One afternoon, Van Gogh walked into a field in Auvers-sur-Oise, shot himself in the chest and died two days later on July 29, 1890. He was only 37 years old and believed he was a failure as an artist and a man. The field was one he had painted earlier in the month in the foreboding Wheatfield with Crows, in which three separate paths diverge into the wheat under a sky of brooding black birds.

MEDICAL MYSTERY

So many theories have been put forth to explain the madness of the man, including porphyria, schizophrenia, tertiary syphilis, lead poisoning from eating paint chips and that psychiatric catch-all, bipolar disorder. Of them, one of the favourites is absinthe toxicity since it could explain his predilection for yellow and his deteriorating mental state.

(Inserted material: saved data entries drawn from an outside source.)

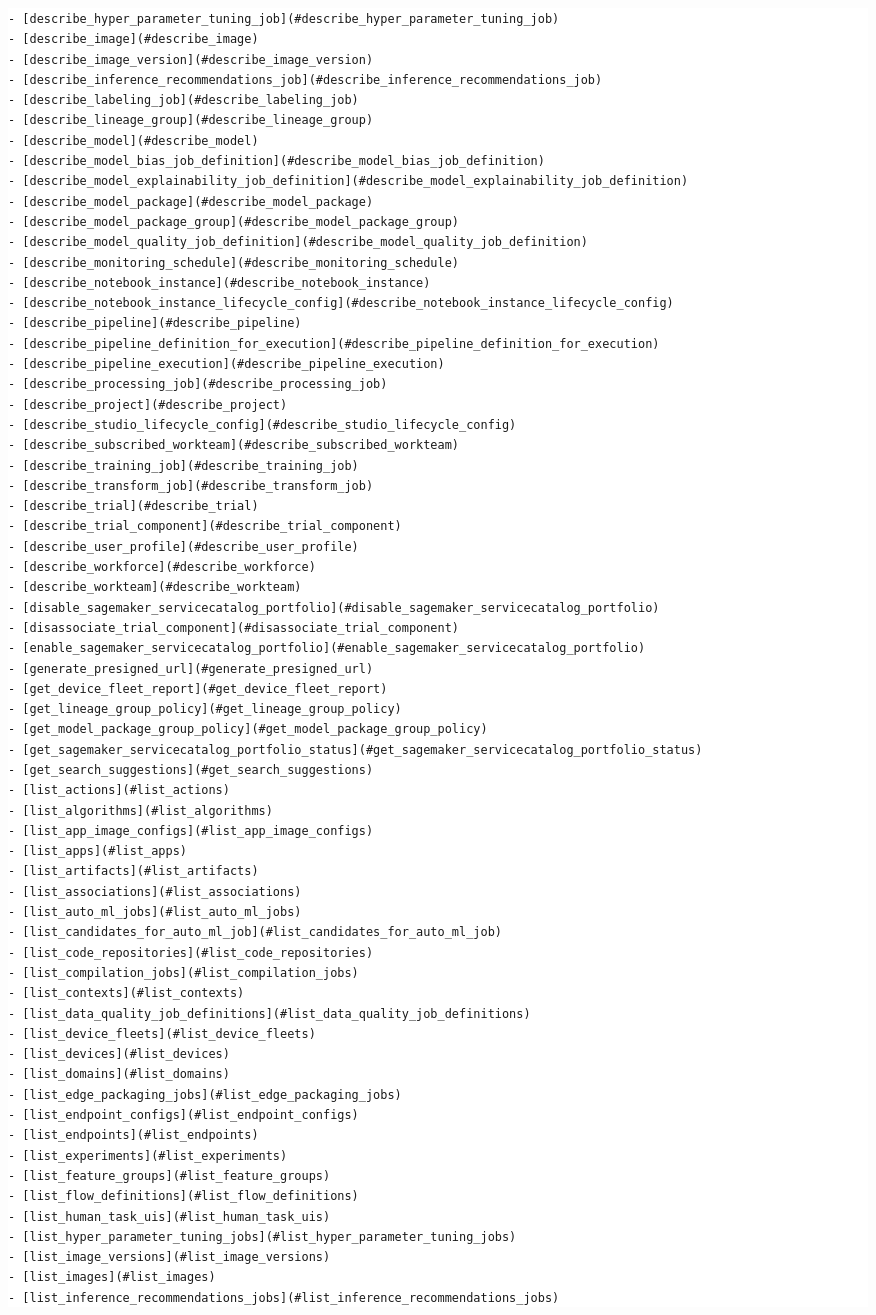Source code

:    - [describe_hyper_parameter_tuning_job](#describe_hyper_parameter_tuning_job)
    - [describe_image](#describe_image)
    - [describe_image_version](#describe_image_version)
    - [describe_inference_recommendations_job](#describe_inference_recommendations_job)
    - [describe_labeling_job](#describe_labeling_job)
    - [describe_lineage_group](#describe_lineage_group)
    - [describe_model](#describe_model)
    - [describe_model_bias_job_definition](#describe_model_bias_job_definition)
    - [describe_model_explainability_job_definition](#describe_model_explainability_job_definition)
    - [describe_model_package](#describe_model_package)
    - [describe_model_package_group](#describe_model_package_group)
    - [describe_model_quality_job_definition](#describe_model_quality_job_definition)
    - [describe_monitoring_schedule](#describe_monitoring_schedule)
    - [describe_notebook_instance](#describe_notebook_instance)
    - [describe_notebook_instance_lifecycle_config](#describe_notebook_instance_lifecycle_config)
    - [describe_pipeline](#describe_pipeline)
    - [describe_pipeline_definition_for_execution](#describe_pipeline_definition_for_execution)
    - [describe_pipeline_execution](#describe_pipeline_execution)
    - [describe_processing_job](#describe_processing_job)
    - [describe_project](#describe_project)
    - [describe_studio_lifecycle_config](#describe_studio_lifecycle_config)
    - [describe_subscribed_workteam](#describe_subscribed_workteam)
    - [describe_training_job](#describe_training_job)
    - [describe_transform_job](#describe_transform_job)
    - [describe_trial](#describe_trial)
    - [describe_trial_component](#describe_trial_component)
    - [describe_user_profile](#describe_user_profile)
    - [describe_workforce](#describe_workforce)
    - [describe_workteam](#describe_workteam)
    - [disable_sagemaker_servicecatalog_portfolio](#disable_sagemaker_servicecatalog_portfolio)
    - [disassociate_trial_component](#disassociate_trial_component)
    - [enable_sagemaker_servicecatalog_portfolio](#enable_sagemaker_servicecatalog_portfolio)
    - [generate_presigned_url](#generate_presigned_url)
    - [get_device_fleet_report](#get_device_fleet_report)
    - [get_lineage_group_policy](#get_lineage_group_policy)
    - [get_model_package_group_policy](#get_model_package_group_policy)
    - [get_sagemaker_servicecatalog_portfolio_status](#get_sagemaker_servicecatalog_portfolio_status)
    - [get_search_suggestions](#get_search_suggestions)
    - [list_actions](#list_actions)
    - [list_algorithms](#list_algorithms)
    - [list_app_image_configs](#list_app_image_configs)
    - [list_apps](#list_apps)
    - [list_artifacts](#list_artifacts)
    - [list_associations](#list_associations)
    - [list_auto_ml_jobs](#list_auto_ml_jobs)
    - [list_candidates_for_auto_ml_job](#list_candidates_for_auto_ml_job)
    - [list_code_repositories](#list_code_repositories)
    - [list_compilation_jobs](#list_compilation_jobs)
    - [list_contexts](#list_contexts)
    - [list_data_quality_job_definitions](#list_data_quality_job_definitions)
    - [list_device_fleets](#list_device_fleets)
    - [list_devices](#list_devices)
    - [list_domains](#list_domains)
    - [list_edge_packaging_jobs](#list_edge_packaging_jobs)
    - [list_endpoint_configs](#list_endpoint_configs)
    - [list_endpoints](#list_endpoints)
    - [list_experiments](#list_experiments)
    - [list_feature_groups](#list_feature_groups)
    - [list_flow_definitions](#list_flow_definitions)
    - [list_human_task_uis](#list_human_task_uis)
    - [list_hyper_parameter_tuning_jobs](#list_hyper_parameter_tuning_jobs)
    - [list_image_versions](#list_image_versions)
    - [list_images](#list_images)
    - [list_inference_recommendations_jobs](#list_inference_recommendations_jobs)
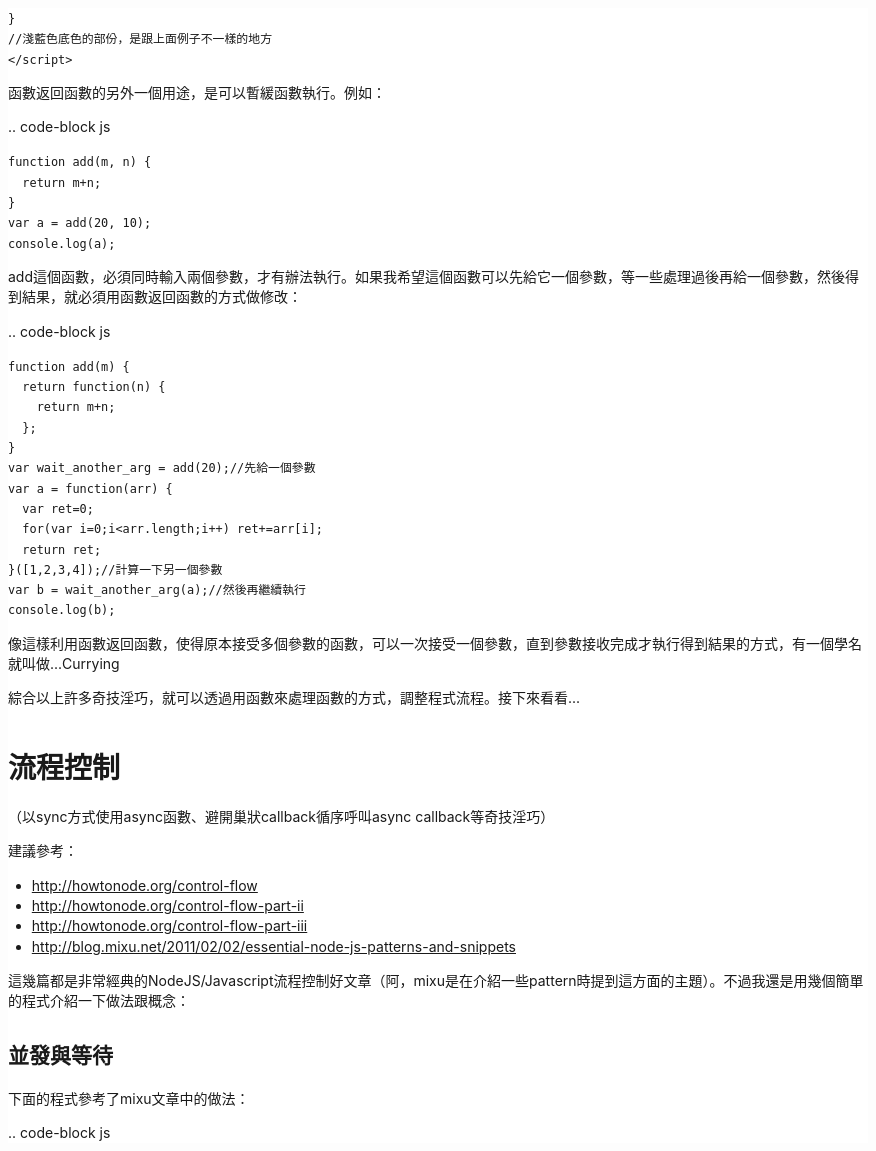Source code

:     }
    //淺藍色底色的部份，是跟上面例子不一樣的地方
    </script>

函數返回函數的另外一個用途，是可以暫緩函數執行。例如：

.. code-block js
    
    function add(m, n) {
      return m+n;
    }
    var a = add(20, 10);
    console.log(a);

add這個函數，必須同時輸入兩個參數，才有辦法執行。如果我希望這個函數可以先給它一個參數，等一些處理過後再給一個參數，然後得到結果，就必須用函數返回函數的方式做修改：

.. code-block js

    function add(m) {
      return function(n) {
        return m+n;
      };
    }
    var wait_another_arg = add(20);//先給一個參數
    var a = function(arr) {
      var ret=0;
      for(var i=0;i<arr.length;i++) ret+=arr[i];
      return ret;
    }([1,2,3,4]);//計算一下另一個參數
    var b = wait_another_arg(a);//然後再繼續執行
    console.log(b);

像這樣利用函數返回函數，使得原本接受多個參數的函數，可以一次接受一個參數，直到參數接收完成才執行得到結果的方式，有一個學名就叫做...Currying

綜合以上許多奇技淫巧，就可以透過用函數來處理函數的方式，調整程式流程。接下來看看...


流程控制
=======

（以sync方式使用async函數、避開巢狀callback循序呼叫async callback等奇技淫巧）

建議參考：

* http://howtonode.org/control-flow
* http://howtonode.org/control-flow-part-ii
* http://howtonode.org/control-flow-part-iii
* http://blog.mixu.net/2011/02/02/essential-node-js-patterns-and-snippets

這幾篇都是非常經典的NodeJS/Javascript流程控制好文章（阿，mixu是在介紹一些pattern時提到這方面的主題）。不過我還是用幾個簡單的程式介紹一下做法跟概念：


並發與等待
---------

下面的程式參考了mixu文章中的做法：

.. code-block js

Absinthe, taken in great quantities (which was certainly the case with Van Gogh) may result in xanthopsia -- an optic condition which imparts a yellowish-greenish tinge to the vision. Xanthopsia is also caused by too much digitalis, the active ingredient in the digoxin Van Gogh may have been prescribed to treat his purported epilepsy.
Indeed, many believe that Van Gogh's physical and mental problems altered his perception and therefore were at least partially responsible for his painting style. The stylized rings and swirls characteristic of his technique in The Starry Night, for example, which he painted in 1889 while in Saint Rémy, could have been influenced by the visual halo effects of Van Gogh's drinking and drugging.
It is unlikely, though, that the exact nature of Van Gogh's madness will ever be known. He believed that without his work, he would have gone completely insane, having once said, "It is only too true that a lot of artists are mentally ill -- it's a life which, to put it mildly, makes one an outsider. I'm all right when I completely immerse myself in work, but I'll always remain half crazy." Thankfully, despite his colourful personality, the true legacy he leaves is on canvas.